* [TASK GOAL] Copy every line of the entries below without change, starting with the line that contains "scientific name: Buteo jamaicensis" and going on through the line that contains "genus: Pseudohermonassa", including both of those lines.

* [Records taken from a collection]
• • •
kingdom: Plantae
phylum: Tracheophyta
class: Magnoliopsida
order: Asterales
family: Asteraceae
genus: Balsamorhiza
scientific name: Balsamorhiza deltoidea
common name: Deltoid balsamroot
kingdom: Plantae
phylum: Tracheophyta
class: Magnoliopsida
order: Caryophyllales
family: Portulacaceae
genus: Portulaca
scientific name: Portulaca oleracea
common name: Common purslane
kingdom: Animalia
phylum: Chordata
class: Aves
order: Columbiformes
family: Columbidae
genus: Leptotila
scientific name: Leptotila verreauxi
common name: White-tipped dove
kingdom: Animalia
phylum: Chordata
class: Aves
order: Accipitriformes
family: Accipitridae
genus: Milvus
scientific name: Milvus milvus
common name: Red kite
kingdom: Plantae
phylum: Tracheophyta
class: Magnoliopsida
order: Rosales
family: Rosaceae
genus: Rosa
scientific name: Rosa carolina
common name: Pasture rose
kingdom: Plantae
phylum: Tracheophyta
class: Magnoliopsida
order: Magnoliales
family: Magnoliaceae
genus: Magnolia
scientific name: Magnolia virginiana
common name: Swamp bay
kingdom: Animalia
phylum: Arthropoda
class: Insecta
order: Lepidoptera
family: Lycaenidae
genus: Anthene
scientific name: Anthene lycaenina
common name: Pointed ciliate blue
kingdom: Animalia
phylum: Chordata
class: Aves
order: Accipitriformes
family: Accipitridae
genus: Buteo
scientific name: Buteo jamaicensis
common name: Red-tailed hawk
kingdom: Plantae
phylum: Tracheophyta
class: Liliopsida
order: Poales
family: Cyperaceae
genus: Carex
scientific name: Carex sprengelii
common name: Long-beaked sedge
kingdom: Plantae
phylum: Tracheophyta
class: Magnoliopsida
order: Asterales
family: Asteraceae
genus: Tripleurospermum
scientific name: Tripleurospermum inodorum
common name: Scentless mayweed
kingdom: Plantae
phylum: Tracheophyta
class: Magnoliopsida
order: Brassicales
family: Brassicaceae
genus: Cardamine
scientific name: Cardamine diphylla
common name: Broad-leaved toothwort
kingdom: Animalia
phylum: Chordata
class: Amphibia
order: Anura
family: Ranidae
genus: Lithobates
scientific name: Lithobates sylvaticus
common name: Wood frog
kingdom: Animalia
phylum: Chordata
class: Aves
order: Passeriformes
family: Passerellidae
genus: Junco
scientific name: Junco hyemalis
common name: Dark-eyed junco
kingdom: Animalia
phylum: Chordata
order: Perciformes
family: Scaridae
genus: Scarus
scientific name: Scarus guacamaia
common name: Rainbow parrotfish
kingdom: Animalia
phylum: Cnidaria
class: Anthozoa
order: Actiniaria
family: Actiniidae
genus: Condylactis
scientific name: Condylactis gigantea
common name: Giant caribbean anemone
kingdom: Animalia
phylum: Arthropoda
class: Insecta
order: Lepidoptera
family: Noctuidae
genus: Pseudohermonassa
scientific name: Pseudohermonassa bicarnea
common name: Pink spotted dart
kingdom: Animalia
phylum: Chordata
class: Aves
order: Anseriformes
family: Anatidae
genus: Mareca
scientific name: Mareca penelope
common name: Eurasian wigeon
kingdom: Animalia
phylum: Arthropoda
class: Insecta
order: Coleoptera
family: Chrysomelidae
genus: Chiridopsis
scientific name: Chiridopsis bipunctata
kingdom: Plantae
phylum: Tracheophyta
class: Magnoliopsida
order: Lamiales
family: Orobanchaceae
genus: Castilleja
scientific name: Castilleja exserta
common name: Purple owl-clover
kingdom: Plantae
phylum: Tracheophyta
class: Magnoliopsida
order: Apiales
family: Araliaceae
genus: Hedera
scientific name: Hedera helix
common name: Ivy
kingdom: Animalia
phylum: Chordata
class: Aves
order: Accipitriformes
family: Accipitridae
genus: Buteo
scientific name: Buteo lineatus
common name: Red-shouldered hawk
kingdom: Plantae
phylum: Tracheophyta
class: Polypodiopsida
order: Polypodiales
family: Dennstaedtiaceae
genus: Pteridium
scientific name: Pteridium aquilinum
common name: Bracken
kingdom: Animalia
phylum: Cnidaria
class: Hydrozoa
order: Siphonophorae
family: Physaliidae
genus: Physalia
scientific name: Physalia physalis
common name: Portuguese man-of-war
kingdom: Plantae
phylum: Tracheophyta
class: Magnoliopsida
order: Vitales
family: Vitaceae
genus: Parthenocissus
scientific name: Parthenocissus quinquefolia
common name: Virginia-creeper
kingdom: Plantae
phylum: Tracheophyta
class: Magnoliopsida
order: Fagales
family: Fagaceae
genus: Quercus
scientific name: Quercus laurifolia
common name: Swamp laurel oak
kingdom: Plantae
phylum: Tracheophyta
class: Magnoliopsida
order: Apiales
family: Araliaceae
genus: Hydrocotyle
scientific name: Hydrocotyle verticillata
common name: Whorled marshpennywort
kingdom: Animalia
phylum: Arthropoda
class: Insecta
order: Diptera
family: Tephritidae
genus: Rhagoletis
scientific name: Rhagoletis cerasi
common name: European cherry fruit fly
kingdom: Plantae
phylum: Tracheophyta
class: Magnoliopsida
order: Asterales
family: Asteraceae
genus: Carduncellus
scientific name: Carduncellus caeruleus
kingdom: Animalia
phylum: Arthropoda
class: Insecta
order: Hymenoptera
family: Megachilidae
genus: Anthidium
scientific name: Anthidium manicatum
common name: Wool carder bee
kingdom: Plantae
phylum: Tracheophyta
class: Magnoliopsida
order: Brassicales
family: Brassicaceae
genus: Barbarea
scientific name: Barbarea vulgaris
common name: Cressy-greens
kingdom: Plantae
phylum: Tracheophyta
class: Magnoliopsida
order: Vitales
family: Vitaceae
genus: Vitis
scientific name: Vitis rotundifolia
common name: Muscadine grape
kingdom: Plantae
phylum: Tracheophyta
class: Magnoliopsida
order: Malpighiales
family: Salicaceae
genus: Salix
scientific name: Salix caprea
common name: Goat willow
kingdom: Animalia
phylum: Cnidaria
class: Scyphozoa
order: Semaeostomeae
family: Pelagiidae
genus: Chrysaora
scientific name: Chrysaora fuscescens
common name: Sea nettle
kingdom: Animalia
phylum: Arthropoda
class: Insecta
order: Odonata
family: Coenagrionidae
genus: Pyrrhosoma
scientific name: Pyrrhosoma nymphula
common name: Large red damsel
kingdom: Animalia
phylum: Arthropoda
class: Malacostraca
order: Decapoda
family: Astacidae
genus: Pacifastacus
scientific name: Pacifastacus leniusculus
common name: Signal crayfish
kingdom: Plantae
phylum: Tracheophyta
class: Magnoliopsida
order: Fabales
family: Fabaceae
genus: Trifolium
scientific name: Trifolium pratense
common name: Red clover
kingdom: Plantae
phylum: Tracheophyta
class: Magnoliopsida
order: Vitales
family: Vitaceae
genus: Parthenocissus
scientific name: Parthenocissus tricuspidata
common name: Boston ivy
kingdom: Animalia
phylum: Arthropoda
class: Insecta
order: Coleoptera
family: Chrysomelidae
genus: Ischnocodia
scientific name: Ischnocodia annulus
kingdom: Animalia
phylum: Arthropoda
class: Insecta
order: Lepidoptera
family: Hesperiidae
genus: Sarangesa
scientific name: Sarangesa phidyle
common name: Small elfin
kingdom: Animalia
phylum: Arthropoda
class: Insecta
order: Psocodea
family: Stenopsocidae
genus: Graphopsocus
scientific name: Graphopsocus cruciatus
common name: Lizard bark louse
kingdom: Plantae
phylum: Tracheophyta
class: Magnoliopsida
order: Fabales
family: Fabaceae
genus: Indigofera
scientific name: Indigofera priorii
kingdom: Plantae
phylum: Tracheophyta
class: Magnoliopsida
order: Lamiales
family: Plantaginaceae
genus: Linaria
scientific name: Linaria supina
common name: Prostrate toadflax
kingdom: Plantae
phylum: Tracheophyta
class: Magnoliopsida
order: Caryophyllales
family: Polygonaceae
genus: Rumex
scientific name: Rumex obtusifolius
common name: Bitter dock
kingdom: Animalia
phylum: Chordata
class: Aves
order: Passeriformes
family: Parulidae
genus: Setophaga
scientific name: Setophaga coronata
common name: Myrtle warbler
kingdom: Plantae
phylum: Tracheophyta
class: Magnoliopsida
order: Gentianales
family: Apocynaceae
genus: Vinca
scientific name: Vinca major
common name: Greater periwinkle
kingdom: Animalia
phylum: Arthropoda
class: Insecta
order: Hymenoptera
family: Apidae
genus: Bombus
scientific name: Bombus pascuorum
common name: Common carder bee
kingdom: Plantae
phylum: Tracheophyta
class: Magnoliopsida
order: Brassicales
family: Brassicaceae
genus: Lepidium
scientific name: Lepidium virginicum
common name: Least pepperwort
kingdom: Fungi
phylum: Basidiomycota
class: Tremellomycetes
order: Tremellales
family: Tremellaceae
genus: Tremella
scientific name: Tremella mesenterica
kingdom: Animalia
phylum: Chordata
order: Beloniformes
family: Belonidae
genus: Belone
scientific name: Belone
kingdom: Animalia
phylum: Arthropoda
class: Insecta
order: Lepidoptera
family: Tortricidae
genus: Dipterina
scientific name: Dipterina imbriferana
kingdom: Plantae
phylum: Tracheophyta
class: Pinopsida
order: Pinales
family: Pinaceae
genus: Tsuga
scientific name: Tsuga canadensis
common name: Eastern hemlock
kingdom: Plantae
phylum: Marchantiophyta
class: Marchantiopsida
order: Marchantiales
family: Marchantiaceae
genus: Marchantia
• • •
* [CORRECT RESPONSE]
scientific name: Buteo jamaicensis
common name: Red-tailed hawk
kingdom: Plantae
phylum: Tracheophyta
class: Liliopsida
order: Poales
family: Cyperaceae
genus: Carex
scientific name: Carex sprengelii
common name: Long-beaked sedge
kingdom: Plantae
phylum: Tracheophyta
class: Magnoliopsida
order: Asterales
family: Asteraceae
genus: Tripleurospermum
scientific name: Tripleurospermum inodorum
common name: Scentless mayweed
kingdom: Plantae
phylum: Tracheophyta
class: Magnoliopsida
order: Brassicales
family: Brassicaceae
genus: Cardamine
scientific name: Cardamine diphylla
common name: Broad-leaved toothwort
kingdom: Animalia
phylum: Chordata
class: Amphibia
order: Anura
family: Ranidae
genus: Lithobates
scientific name: Lithobates sylvaticus
common name: Wood frog
kingdom: Animalia
phylum: Chordata
class: Aves
order: Passeriformes
family: Passerellidae
genus: Junco
scientific name: Junco hyemalis
common name: Dark-eyed junco
kingdom: Animalia
phylum: Chordata
order: Perciformes
family: Scaridae
genus: Scarus
scientific name: Scarus guacamaia
common name: Rainbow parrotfish
kingdom: Animalia
phylum: Cnidaria
class: Anthozoa
order: Actiniaria
family: Actiniidae
genus: Condylactis
scientific name: Condylactis gigantea
common name: Giant caribbean anemone
kingdom: Animalia
phylum: Arthropoda
class: Insecta
order: Lepidoptera
family: Noctuidae
genus: Pseudohermonassa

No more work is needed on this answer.